Riding the rails in India
How to plan a train trip, and cut through the bureaucracy, in India.
The New York Times
India’s 40,000 miles of train tracks embroider the subcontinent, connecting thousands of cities. Monisha Rajesh, a London-based journalist, set out to discover the railways, detailing her adventures in her new book, “Around India in 80 Trains.”
The state-run railways and private luxury lines give full view of the country’s people as well as its sights, Rajesh said. “You could be in first class with ambassadors and politicians in these air-conditioned compartments” she said. “Go down to the other end, you’ll find people sitting on wooden slats.”
“No one is excluded,” she added. “For every price, anyone can travel.”
Below are edited excerpts from a conversation with Rajesh on how to navigate India’s railways (and see more advice at 80trains.com).
Q. India is enormous. How do you start planning an itinerary?
A. Before you go, buy an Indrail Pass, which is available only for foreign tourists, at a travel agency. Indian Railways, the state-owned network, has so much ticketing bureaucracy. You can avoid it with the pass, which allows for unlimited travel for up to 90 days. All you have to do is make reservations for the seat at the station. It’s worth the investment: At the time, I paid $530 for 90 days.
The official website of Indian Railways is awkward. For figuring out your itinerary, I recommend the websites ClearTrip.com and indiarailinfo.com, which lists every single train that goes to your destination, all the prices, all the classes and how long they take. Let’s say you want to go from Delhi to Jaipur; you could take a four-hour journey for about $10 on one of the day trains like the Shatabdi Express or the Duronto Express — they’re fast, no-nonsense, clean. Or you could take a train that costs 50 cents, but it’s nine hours in an uncomfortable compartment.

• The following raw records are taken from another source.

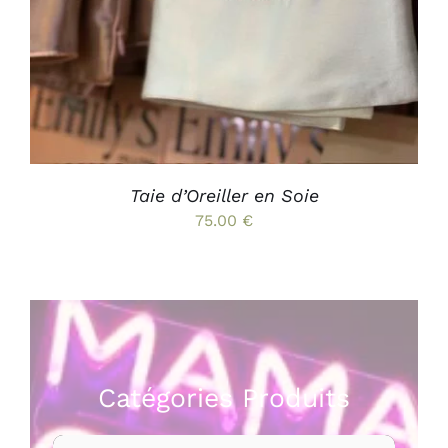
Taie d’Oreiller en Soie
75.00
€
Catégories Produits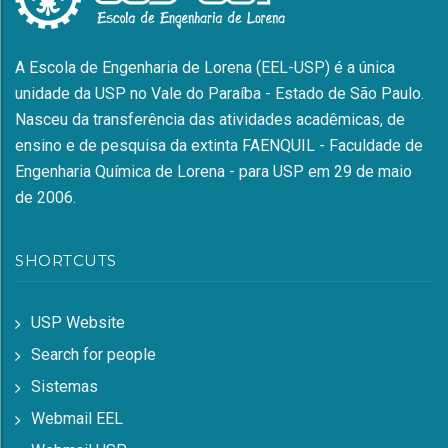
A Escola de Engenharia de Lorena (EEL-USP) é a única
unidade da USP no Vale do Paraíba - Estado de São Paulo.
Nasceu da transferência das atividades acadêmicas, de
ensino e de pesquisa da extinta FAENQUIL - Faculdade de
Engenharia Química de Lorena - para USP em 29 de maio
de 2006.
SHORTCUTS
USP Website
Search for people
Sistemas
Webmail EEL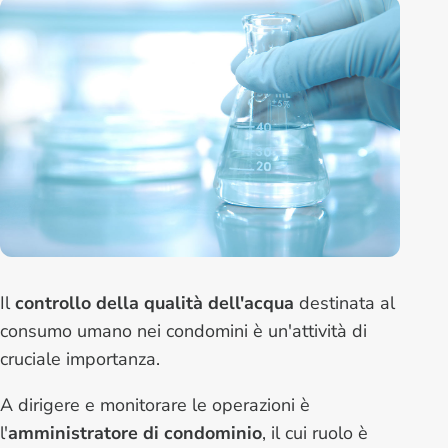
Il
controllo della qualità dell'acqua
destinata al
consumo umano nei condomini è un'attività di
cruciale importanza.
A dirigere e monitorare le operazioni è
l'
amministratore di condominio
, il cui ruolo è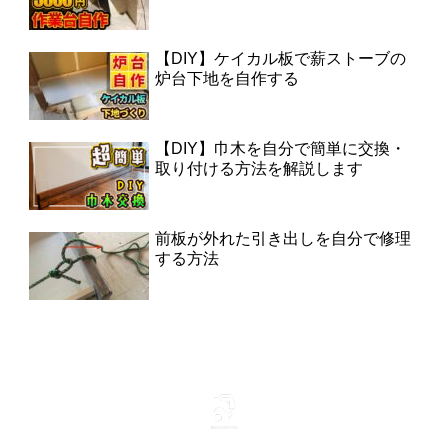
【DIY】ケイカル板で薪ストーブの
炉台下地を自作する
【DIY】巾木を自分で簡単に交換・
取り付ける方法を解説します
前板が外れた引き出しを自分で修理
する方法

Q. Any particular itineraries you recommend?
A. Many tourists do the Golden Triangle in Rajasthan — Delhi, Agra, where the Taj Mahal is, and Jaipur — and the private luxury trains are good for exploring that. I took the Indian Maharaja-Deccan Odyssey from Mumbai to Delhi and saw the Maharajah palaces, a tiger sanctuary, the Ellora and Ajanta caves. There’s also the Maharajahs’ Express, a new premium luxury train.
In the south I took the Golden Chariot in Karnataka from Mysore to Vasco da Gama. It goes through lesser-known areas and palaces, but is no less impressive. These trains are expensive (the Golden Chariot starts around $440 a night) , but I’ve never seen anything quite so fabulous. It’s really strange to sit on an exercise bike in a gym, in a train, and it’s all moving past you.
Q. Any favorite routes of the public train system?
A. I loved the one through Bangalore and Mangalore called the Green Route because it’s so lush, especially post-monsoon season. The Konkan Railway from Mumbai to Goa has the Arabian Sea on one side, the Sahyadri Mountains on the other. It goes quite slowly, so everyone gathers in the vestibule, the doors always open. The train squeezes through mango groves, tiny villages; you can look to someone’s house, smell what they’re cooking.
Q. Any advice for female travelers?
A. I recommend asking for the upper berth, the top level in a sleeper compartment. You’re out of reach of wandering hands, and it’s good if you like napping during the day.
I traveled mostly with a male photographer, but I did go off on my own for a month and I was absolutely fine. As soon as they found out I was alone, families would invite me into their compartments. People are very welcoming to tourists. That’s the nice thing about trains: You’re with these people for an hour, two, maybe 24, and you come away with all of this local knowledge.